8月18日その⑦
お風呂から上がってきた時と、部屋の前に小学生の女の子が登ってきたタイミングは、完全に同時だった。時刻は夜の10時半であり、側には大人の女性がしっかり手を握っていた。親御さんかな?という極々自然な想像はしなかった。なぜならその少女が、濱野京華だったからだ。しっかりこの名で表記しよう。新居なんて苗字は、さっさと無くしてしまうべきだ。忌み名だ。そういう俺は、未だにその名前を使っているわけだが。
「どうしたの?京華ちゃん」
「友一兄ちゃん!!今からピンポン押そうとしてたんだー!!タイミングばっちし」
いや本当にタイミングばっちしだよ!!!もしも少し風呂上がりが遅かったら知らない女の人とマッチングする予定だったんだよ!!!俺は柄にも無い丁寧な言葉で焦りつつ、それを表に出さないように振る舞った。
「そうだね。風呂上がりのだらけた格好で申し訳ございません」
ペコリと頭を下げた先は、桂香ちゃんの手を繋いでいた大人の女性だ。恐らくこの人は、濱野恵子の母親だろう。背の低い所や少し垂れた目が彼女によく似ていると思った。体型は流石に娘さんの方がすらっとしているが。
「いえいえこちらこそ急な訪問になってしまい申し訳ございません。私はこれからこの子を引き取る濱野と言います。失礼ですが新倉さんで宜しいでしょうか」
「はい。新倉友一です」
「最後にお兄ちゃんに会いにきたんだ!遅くなってごめんね!!」
律儀にそんなことをしにきたのか。俺は少し動揺してしまった。別に京華ちゃんにとって俺は親でも無いし、特別親しかったわけではない。
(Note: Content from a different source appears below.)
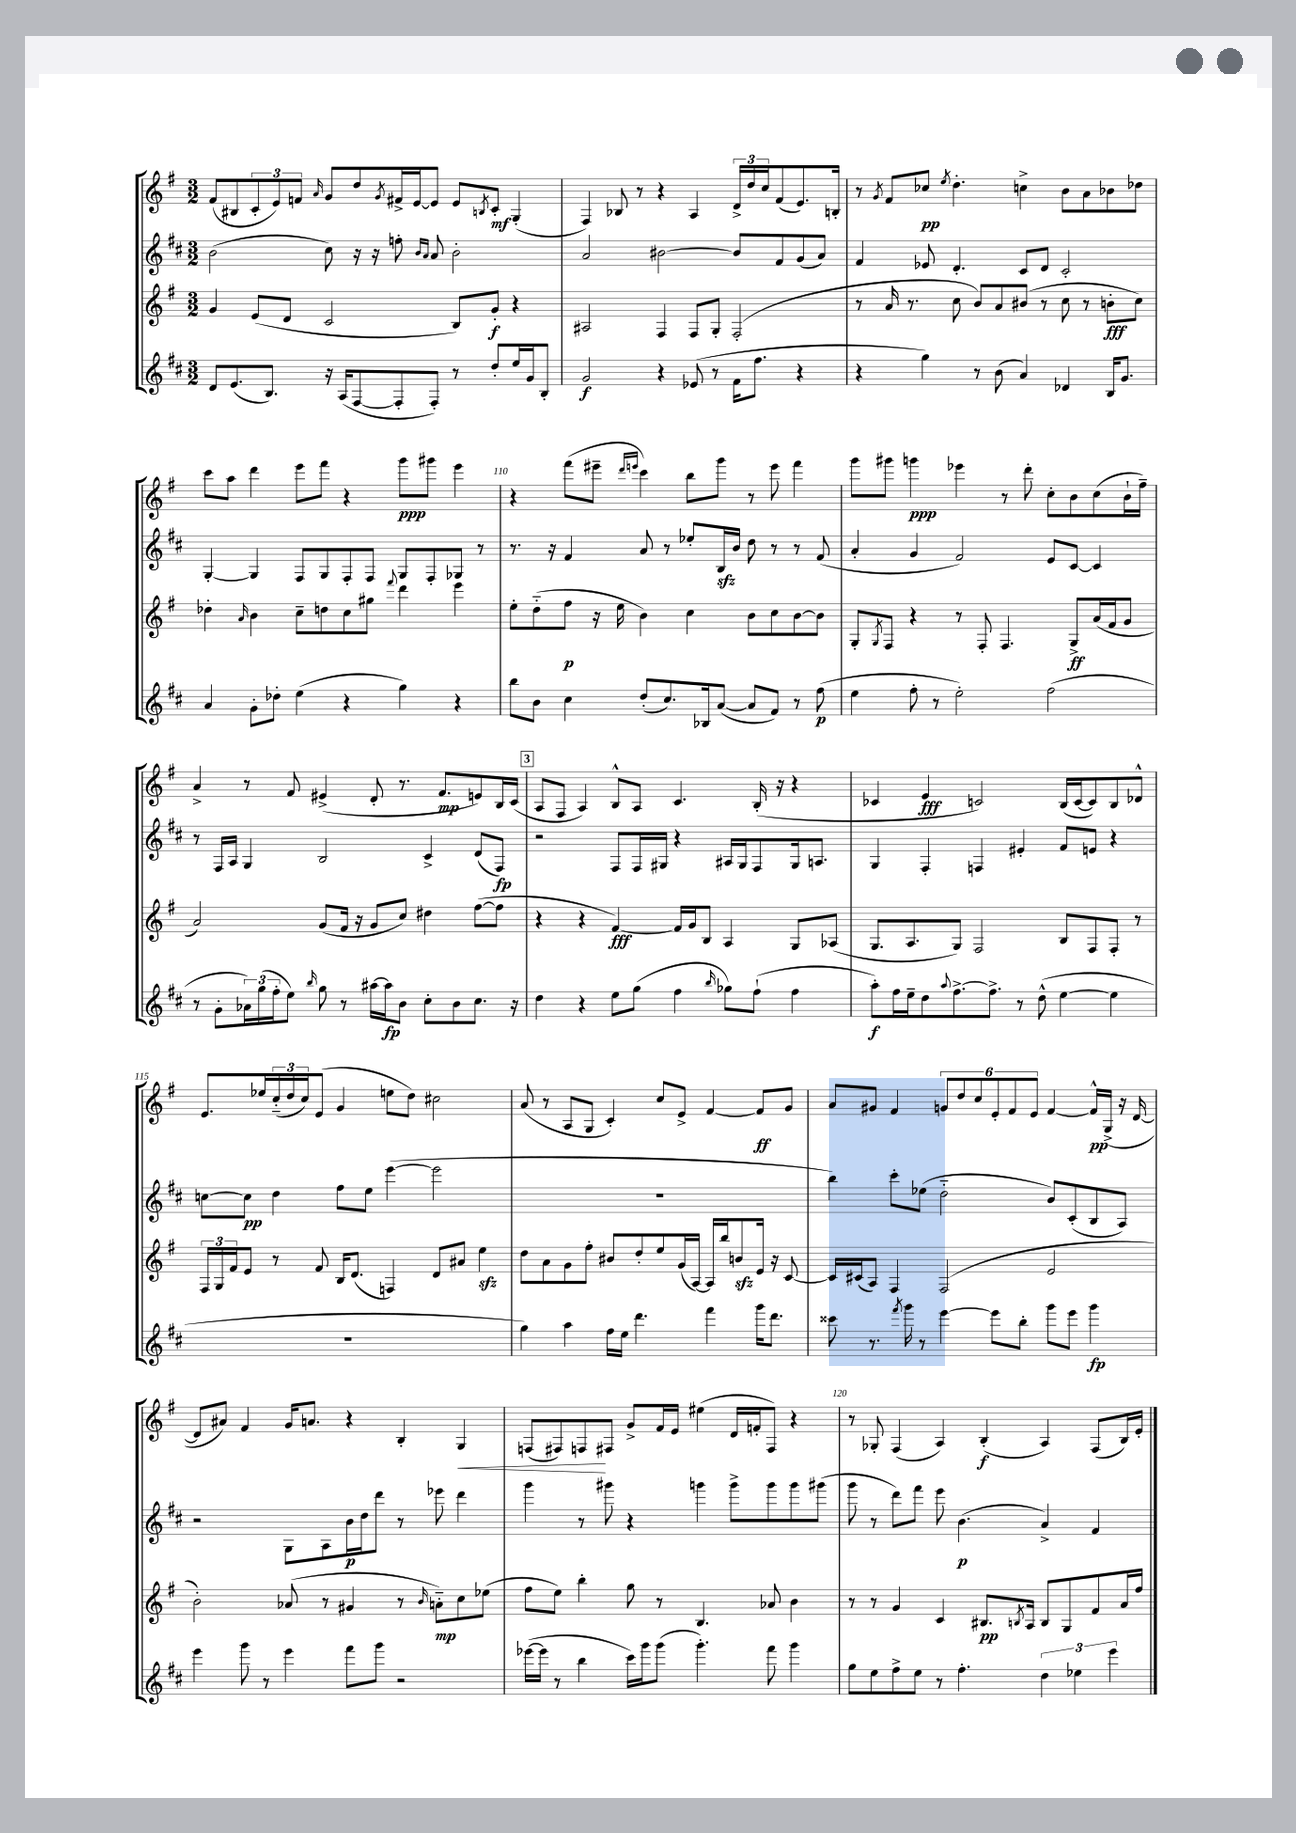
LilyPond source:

「鷹翅でお世話になった人のところにはみんな回りたいって思いまして……京華ちゃんも乗り気だったので少しお時間をもらっていたんです。新倉さんで最後になりますが」
「濱野さんが提案したんですか?」
「はい。無駄なことかもしれないですが、京華にとって鷹翅の人達は家族も同然じゃないかなと思いまして」
家族……少しだけよろけそうになって、自然な動きで壁にもたれた。家族って何だろう。わからないから目を背けてきたその存在が、今日の自分を苦しめている。俺も、養子になればわかるのだろうか。わからなくて、良いのだろうか。
「ねえ、お兄ちゃん」
京華は少し優しい声色でこう呟いた。
「京華ね、鷹翅で生活できて良かったって思うんだ」
それは諭しているようだった。
「家族同然じゃないよ。あそこに居る人達はみんなお兄ちゃんで、お姉ちゃんで、妹で弟でお母さん!!京華はそう思ってる」
迷う自分に道を示しているようだった。
「だからまた、遊んでね!!」
間違ってないと。
「それと……」
何一つ間違っていないのだから、自信を持って進めと。
「またピアノを弾いてね」
そう錯覚してしまったのだ。いや錯覚でいい。妄想でも思い込みでも過大評価でもいい。その満面な笑みに救われて、俺は再び背筋を伸ばした。
「うん、また弾く時は連絡するね!」
そう言って俺は前を向いた。そのまま2人が帰るまで、アパートの二階からずっと見ていたのだった。2人の影が見えなくなったら、そのまま俺は空を見た。星は見えなかった。雲がかかっていた。でも、見えなくてもいいかなと少しだけ思った。そう思えたことが、何よりもの立ち直りだった。